▸ Exercise prompt: Restate the data below word for word. Leave the images out.

▸ Source material:
________

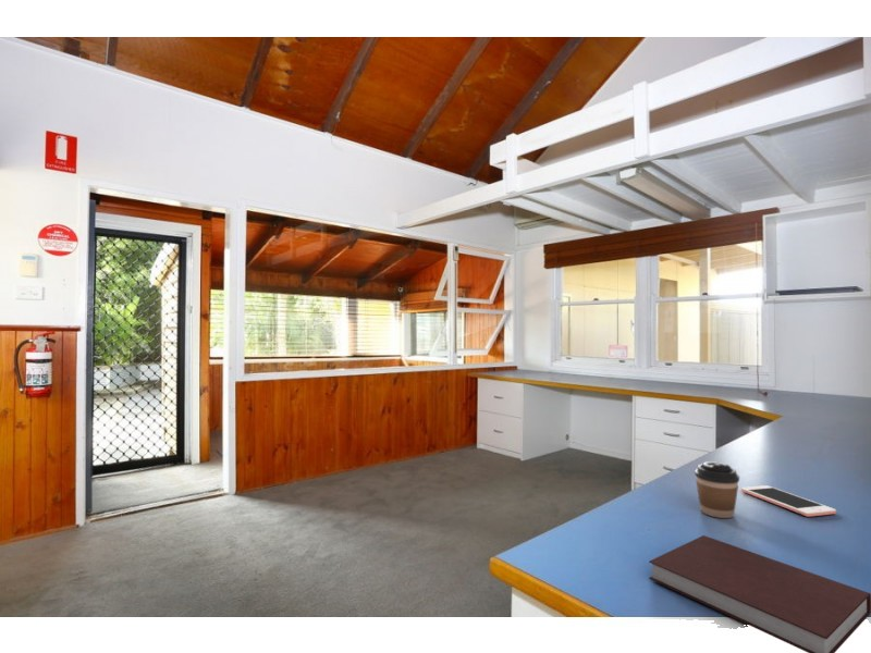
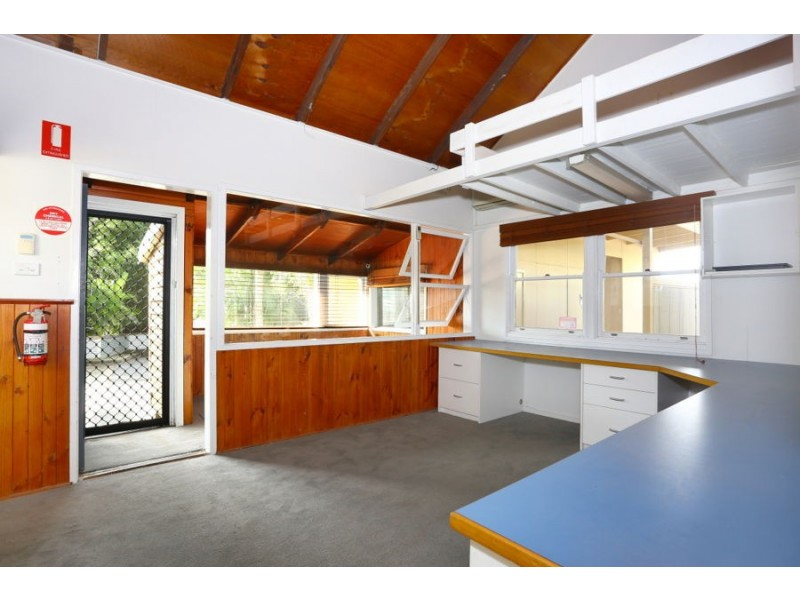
- cell phone [740,484,837,518]
- notebook [648,534,871,653]
- coffee cup [694,460,740,519]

________

▸ Written answer:
- cell phone [740,484,837,518]
- notebook [648,534,871,653]
- coffee cup [694,460,740,519]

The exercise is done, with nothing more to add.